#### EXERCISE INSTRUCTIONS
**1)** In the write-up on counting equivalent domino pairs, what expression gives the number of possible pairs for one count of equivalent dominoes?
**2)** Resume the write-up on counting equivalent domino pairs, picking up right after its last line.

#### SELECTED EXCERPT
┌────────

Difficulty: Easy
Easy question is light. The comments do the justification here.
We first count the number of equivalent dominoes -> for each count of equivalent dominoes, the number of possible pairs is equal to (count * (count - 1)) // 2.
We calculate this for all the count of equivalent dominoes and return the result.
class Solution(object):
def numEquivDominoPairs(self, dominoes):
"""
:type dominoes: List[List[int]]
:rtype: int
"""
# dominoes can only be from 1 - 9
# we can identify equivalent dominoes by sorting and making a string
# count this number
# for each domino, we can just add the count sum of count - 1?

└────────

#### DATA ROWS
┌────────

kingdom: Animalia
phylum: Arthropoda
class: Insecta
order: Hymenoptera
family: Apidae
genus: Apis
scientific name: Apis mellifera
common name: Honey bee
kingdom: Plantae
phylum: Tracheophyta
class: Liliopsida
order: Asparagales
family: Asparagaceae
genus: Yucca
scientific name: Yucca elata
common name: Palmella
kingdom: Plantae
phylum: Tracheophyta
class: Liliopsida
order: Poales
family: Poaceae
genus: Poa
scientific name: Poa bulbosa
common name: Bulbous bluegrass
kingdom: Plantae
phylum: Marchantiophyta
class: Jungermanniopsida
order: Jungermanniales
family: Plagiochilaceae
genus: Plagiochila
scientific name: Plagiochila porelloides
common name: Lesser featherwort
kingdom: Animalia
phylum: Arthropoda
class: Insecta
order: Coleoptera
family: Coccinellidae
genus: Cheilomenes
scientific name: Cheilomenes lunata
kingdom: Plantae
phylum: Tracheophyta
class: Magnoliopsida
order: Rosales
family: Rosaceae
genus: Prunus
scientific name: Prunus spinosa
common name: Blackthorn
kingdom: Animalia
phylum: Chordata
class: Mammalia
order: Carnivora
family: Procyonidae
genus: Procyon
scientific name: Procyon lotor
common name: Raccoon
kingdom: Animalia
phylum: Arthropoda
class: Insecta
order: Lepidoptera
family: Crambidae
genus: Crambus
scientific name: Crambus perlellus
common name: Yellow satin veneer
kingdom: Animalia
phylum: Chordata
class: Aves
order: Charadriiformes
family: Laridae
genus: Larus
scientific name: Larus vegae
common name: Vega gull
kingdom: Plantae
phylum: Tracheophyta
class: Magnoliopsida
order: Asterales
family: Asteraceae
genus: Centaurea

└────────

#### RESULTS
**1)** (count * (count - 1)) // 2

**2)**
# which is count(count - 1) / 2
# if we have 3 of one
# we can do
# 1 and 2, 1 and 3, 2 and 3 (3 pairs)
# if we have 4
# 1 and 2, 1 and 3, 1 and 4, 2 and 3, 2 and 4, 3 and 4 (6 pairs)
count_map = {}
count = 0
for domino in dominoes:
key = str(min(domino)) + str(max(domino))
count_map[key] = count_map.get(key, 0) + 1
for value in count_map.values():
count += ((value * (value - 1)) // 2)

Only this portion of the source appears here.